Medical Malpractice from Communication Failures and Handoff Errors in a Healthcare Setting

Medical Malpractice from Communication Failures and Handoff Errors in a Healthcare SettingThe technical term for the problem of communication failures and handoff errors in the medical field is discontinuity. A doctor who is treating a patient will hand them off to the next doctor when their shift ends, the nurses who administer care also change shifts and they must successfully transfer clinical information to the next nurse who is rotating on shift. When critical information does not get communicated from the departing health care provider to the new one, it can lead to preventable medical errors, injuries and death.

According to the Patient Safety Primer, published by the Agency for Healthcare Research and Quality, the process for transferring the responsibility for the care of a patient from one healthcare provider to another is called a “handoff,” and “sign out” refers to the act of transmitting information about the patient. According to the Joint Commission on Accreditation of Healthcare Organizations, ineffective hand-off communication plays a role in approximately 80 percent of serious medical errors. Defective hand-off do not just contribute to causing patients harm, but they can also lead to delays in treatment resulting in increased length of stay in the hospital.

Communication failures in the healthcare setting can be linked to 1,744 deaths in five years according to a recent report, Malpractice Risks in Communication Failures. Nearly 2,000 patient deaths and $1.7 billion in malpractice costs could have been avoided if medical professionals communicated more clearly between themselves and their patients. The malpractice risk study revealed that communication failures were a factor in 30 percent of the malpractice cases analyzed for the study.

Analysis who contributed to the study worked with about one third of all paid medical malpractice claims in the U.S. from a representative sampling of hospitals and doctors. They looked at 23,658 cases between 2009 and 2013 and identified 7,000 cases where communication errors harmed patients.

What has been the impact of electronic medical records on communication among medical professionals?

The research study found that the purpose of making medical records electronic was to improve communications, in some cases they actually did the opposite. In some cases diagnoses were entered into a patient’s record, but not flagged by their doctor and in one tragic case a missing lab result caused the death of a patient. The results of miscommunication in preventable medical errors is much greater than this report indicates because they only looked at a sampling of paid malpractice claims. Only a small percentage of all malpractice cases are litigated or settled.

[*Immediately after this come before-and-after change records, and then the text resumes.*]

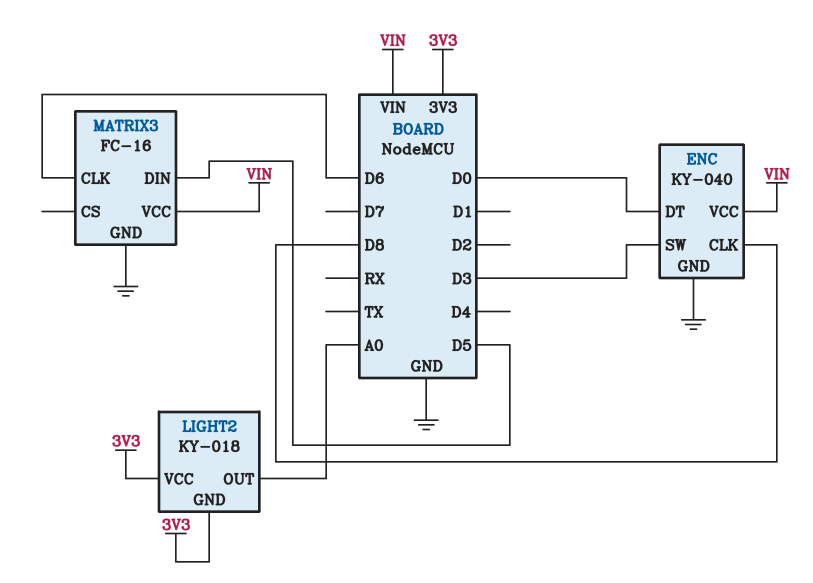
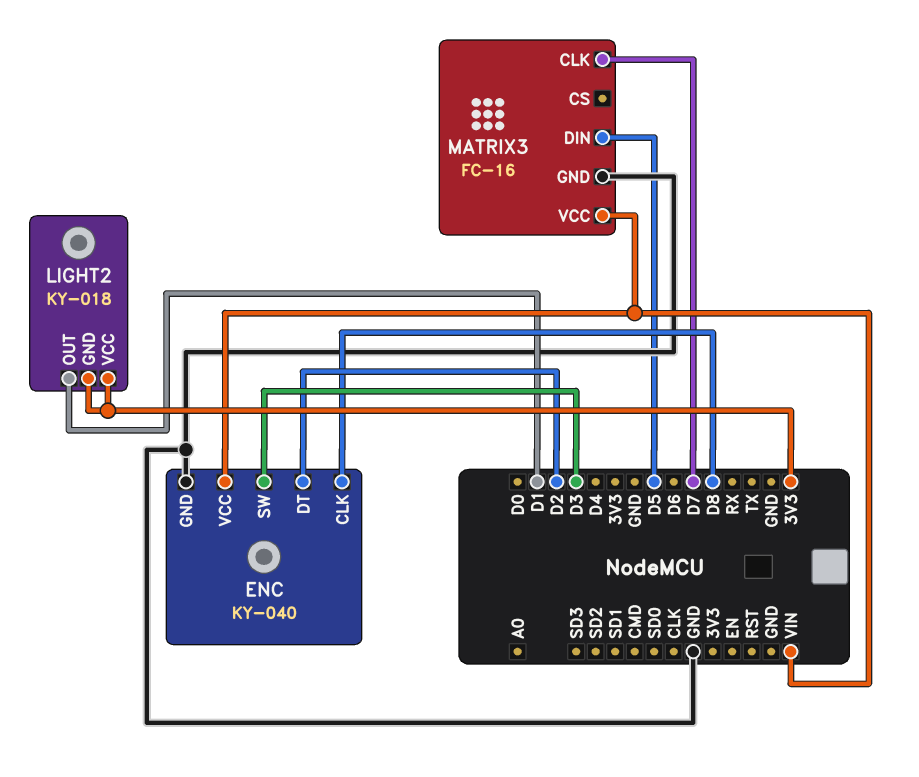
ENC pin DT: D0 -> D2
LIGHT2 pin OUT: A0 -> D1
MATRIX3 pin CLK: D6 -> D7

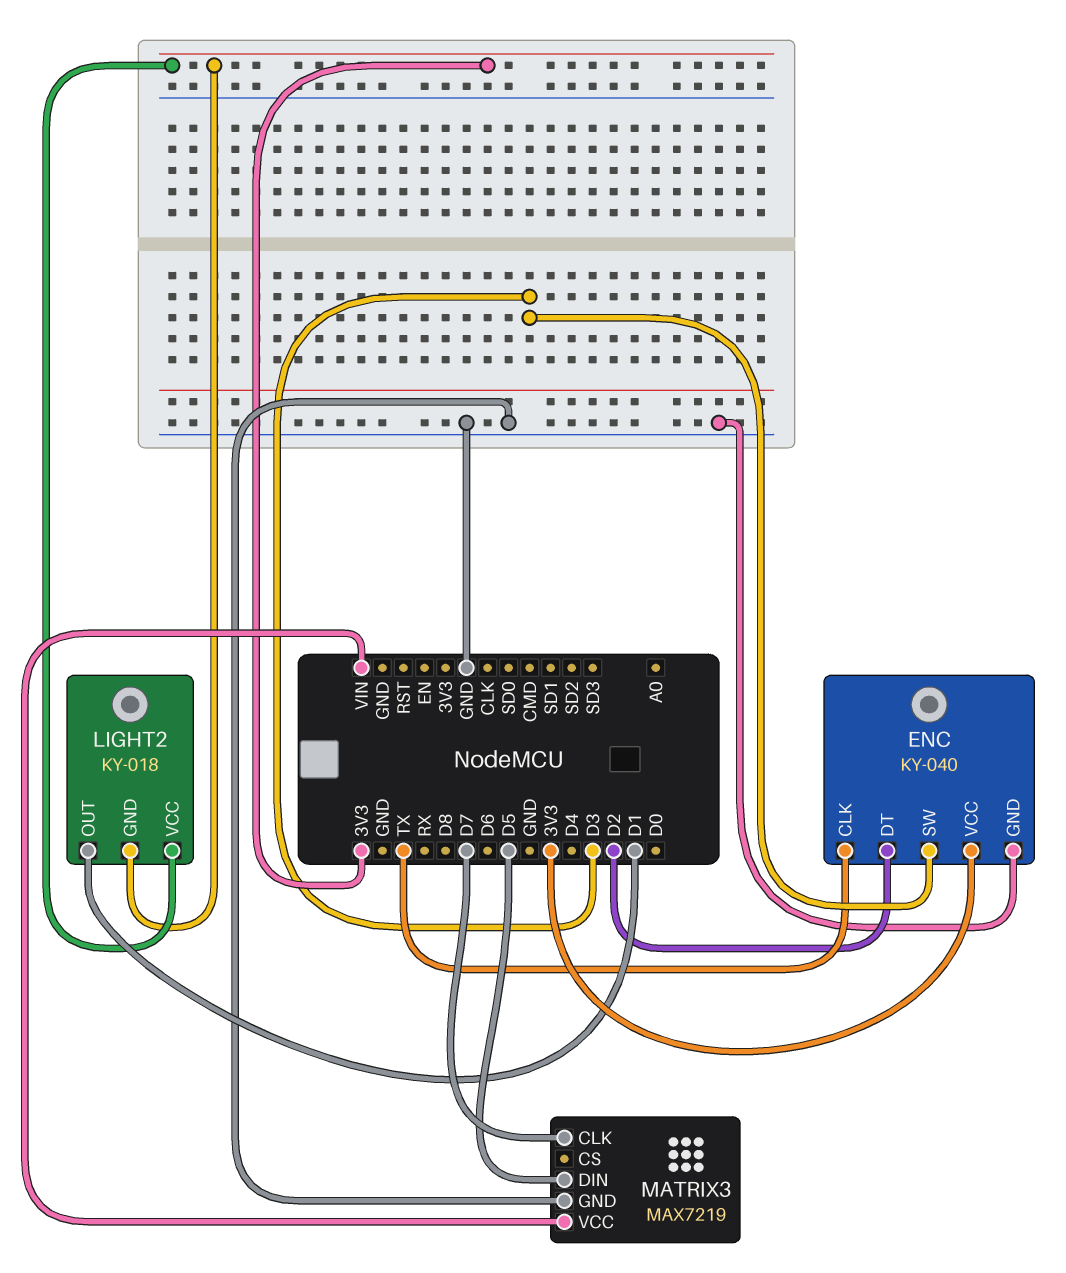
ENC pin CLK: D8 -> TX
ENC pin VCC: VIN -> 3V3
MATRIX3: FC-16 -> MAX7219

What is being done to eliminate hand-off errors and reduce miscommunication in the healthcare setting?

There is an emerging methodology called I-PASS, developed at Children’s Hospital in Boston in 2008, which is focused on improving communication through the use of a methodical approach to relaying patient information during hand-offs. In a study published in the New England Journal of Medicine, medical errors dropped by 23 percent when nine pediatric hospitals began following the I-PASS approach, which is an evidence-based, standardized approach to teaching, evaluating and improving hand-offs.